Prompt
Reproduce the records word for word, leaving out any pictures they hold.

Page images and extracted text:
::::::::

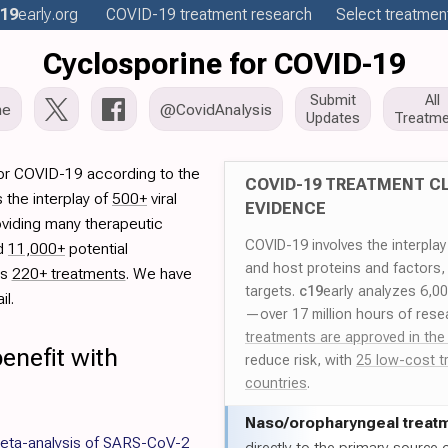
19
early
.org
COVID-19
treatment
research
Select treatment
Cyclosporine for COVID-19
Submit
All
me
@CovidAnalysis
Updates
Treatme
for COVID-19 according to the
COVID-19 TREATMENT CL
 the interplay of
500+
viral
EVIDENCE
oviding many therapeutic
COVID-19 involves the interpla
ed
11,000+
potential
and host proteins and factors,
es
220+ treatments
. We have
targets.
c19
early analyzes 6,0
il.
—over 17 million hours of rese
treatments are approved in the
enefit with
reduce risk, with
25 low-cost t
countries
.
Naso/
oropharyngeal treat
meta-analysis of SARS-CoV-2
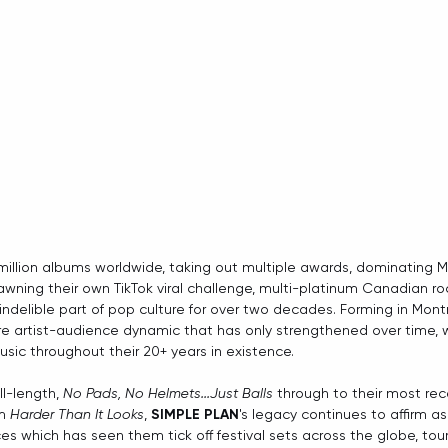
million albums worldwide, taking out multiple awards, dominating MT
awning their own TikTok viral challenge, multi-platinum Canadian ro
ndelible part of pop culture for over two decades. Forming in Montre
re artist-audience dynamic that has only strengthened over time, 
usic throughout their 20+ years in existence.
l-length, 
No Pads, No Helmets...Just Balls
 through to their most rec
m 
Harder Than It Looks
, 
SIMPLE PLAN
's legacy continues to affirm a
s which has seen them tick off festival sets across the globe, tours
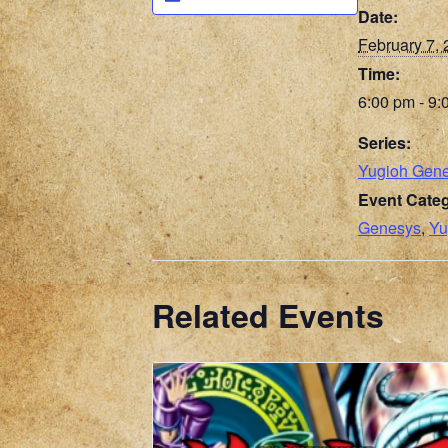
Date:
February 7,
Time:
6:00 pm - 9:
Series:
Yugioh Gen
Event Categ
Genesys
,
Yu
Related Events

::::::::

Answer to this task
19
early
.org
COVID-19
treatment
research
Select treatment
Cyclosporine for COVID-19
Submit
All
me
@CovidAnalysis
Updates
Treatme
for COVID-19 according to the
COVID-19 TREATMENT CL
 the interplay of
500+
viral
EVIDENCE
oviding many therapeutic
COVID-19 involves the interpla
ed
11,000+
potential
and host proteins and factors,
es
220+ treatments
. We have
targets.
c19
early analyzes 6,0
il.
—over 17 million hours of rese
treatments are approved in the
enefit with
reduce risk, with
25 low-cost t
countries
.
Naso/
oropharyngeal treat
meta-analysis of SARS-CoV-2
million albums worldwide, taking out multiple awards, dominating MT
awning their own TikTok viral challenge, multi-platinum Canadian ro
ndelible part of pop culture for over two decades. Forming in Montre
re artist-audience dynamic that has only strengthened over time, 
usic throughout their 20+ years in existence.
l-length, 
No Pads, No Helmets...Just Balls
 through to their most rec
m 
Harder Than It Looks
, 
SIMPLE PLAN
's legacy continues to affirm a
s which has seen them tick off festival sets across the globe, tours
Date:
February 7,
Time:
6:00 pm - 9:
Series:
Yugioh Gen
Event Categ
Genesys
,
Yu
Related Events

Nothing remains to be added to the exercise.